Moeen Ali says T20 cricket has changed beyond recognition since he first experienced the short format of the game 14 years ago.

The England and Worcestershire all-rounder admits it had “almost a benefit match feel” when looking back at his initial memories of the competition.

It is a completely different scenario circa 2019 with Moeen having experienced the Indian Premier League for the past two years and now preparing to lead Worcestershire Rapids into Vitality Blast finals day for the second time.

He said: “It was a lot different in the early days. It was light-hearted although still competitive. It wasn’t taken as seriously as is now.

“It has evolved and become one of the best formats of the game very quickly.

“It almost had a benefit match feel to it. I was at Warwickshire for my first games. We had a quarter-final versus Surrey, I was 12th man, and it was just bizarre, quite different.

“It has changed now, a lot more serious a lot more tactics.

“We experienced finals day for the first time last year and had an amazing day, obviously winning it, but the whole atmosphere and the way the day is run is fantastic.

“Credit to the organisers and it is an amazing event. It is exactly that, an event.”

Moeen believes T20 cricket has also rescued many careers with many players now specialists.
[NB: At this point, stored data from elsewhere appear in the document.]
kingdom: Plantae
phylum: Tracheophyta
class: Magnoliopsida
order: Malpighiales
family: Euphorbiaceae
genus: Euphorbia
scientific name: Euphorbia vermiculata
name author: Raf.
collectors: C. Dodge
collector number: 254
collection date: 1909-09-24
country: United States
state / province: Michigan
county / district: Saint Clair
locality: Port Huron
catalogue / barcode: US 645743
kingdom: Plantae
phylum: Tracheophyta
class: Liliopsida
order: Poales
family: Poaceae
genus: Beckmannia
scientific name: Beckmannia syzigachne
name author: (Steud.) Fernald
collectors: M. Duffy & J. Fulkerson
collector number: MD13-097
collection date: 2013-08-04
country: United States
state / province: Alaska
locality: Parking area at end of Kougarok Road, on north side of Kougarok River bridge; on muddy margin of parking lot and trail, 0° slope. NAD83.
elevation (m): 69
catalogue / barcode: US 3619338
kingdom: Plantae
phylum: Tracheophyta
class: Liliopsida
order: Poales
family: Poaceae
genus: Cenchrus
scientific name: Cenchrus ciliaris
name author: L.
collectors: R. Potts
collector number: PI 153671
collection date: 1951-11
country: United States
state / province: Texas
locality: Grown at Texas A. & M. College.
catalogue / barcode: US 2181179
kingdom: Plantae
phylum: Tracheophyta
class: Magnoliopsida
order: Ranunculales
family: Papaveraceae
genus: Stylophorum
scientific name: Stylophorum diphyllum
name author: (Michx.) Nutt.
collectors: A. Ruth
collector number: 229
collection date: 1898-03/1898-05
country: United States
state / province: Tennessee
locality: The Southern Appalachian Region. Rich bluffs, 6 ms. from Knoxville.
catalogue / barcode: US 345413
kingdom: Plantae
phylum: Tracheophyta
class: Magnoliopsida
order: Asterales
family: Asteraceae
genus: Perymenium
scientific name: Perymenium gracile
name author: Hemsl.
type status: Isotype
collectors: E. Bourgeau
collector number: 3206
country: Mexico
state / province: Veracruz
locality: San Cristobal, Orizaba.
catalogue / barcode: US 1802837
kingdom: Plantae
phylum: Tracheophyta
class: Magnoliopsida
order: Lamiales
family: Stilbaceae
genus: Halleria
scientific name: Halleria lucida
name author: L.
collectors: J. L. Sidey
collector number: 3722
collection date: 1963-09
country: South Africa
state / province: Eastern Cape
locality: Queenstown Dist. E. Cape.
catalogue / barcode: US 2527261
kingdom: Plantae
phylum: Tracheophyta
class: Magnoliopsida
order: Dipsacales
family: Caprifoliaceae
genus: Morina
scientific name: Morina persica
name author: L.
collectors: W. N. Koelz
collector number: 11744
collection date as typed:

He can also see how facets of the game have become part and parcel of other formats including Test cricket.

Ben Stokes’ reverse sweep shot for six off Nathan Lyon in his memorable innings for England in the Ashes win at Headingley as a prime example.

Moeen said: “People are more confident and practice those shots more – like the one Ben played – and are not afraid to play them and it’s becoming like a normal shot now.

“It has been great for cricket, great for players – and saved a lot of careers as well.

“There are bowlers and batters out there who probably wouldn’t have been around too much if it wasn’t for T20.

“I’m talking about people like leggies (leg spinners) and bowlers out there who were probably not too good for 50 over or Championship cricket but are perfect for T20 cricket.

“You can make a good living out of all the tournaments? One hundred per cent. That’s what people want. They want to watch that.

“We are very lucky in England that people still want to watch Test cricket but around the world it is different.”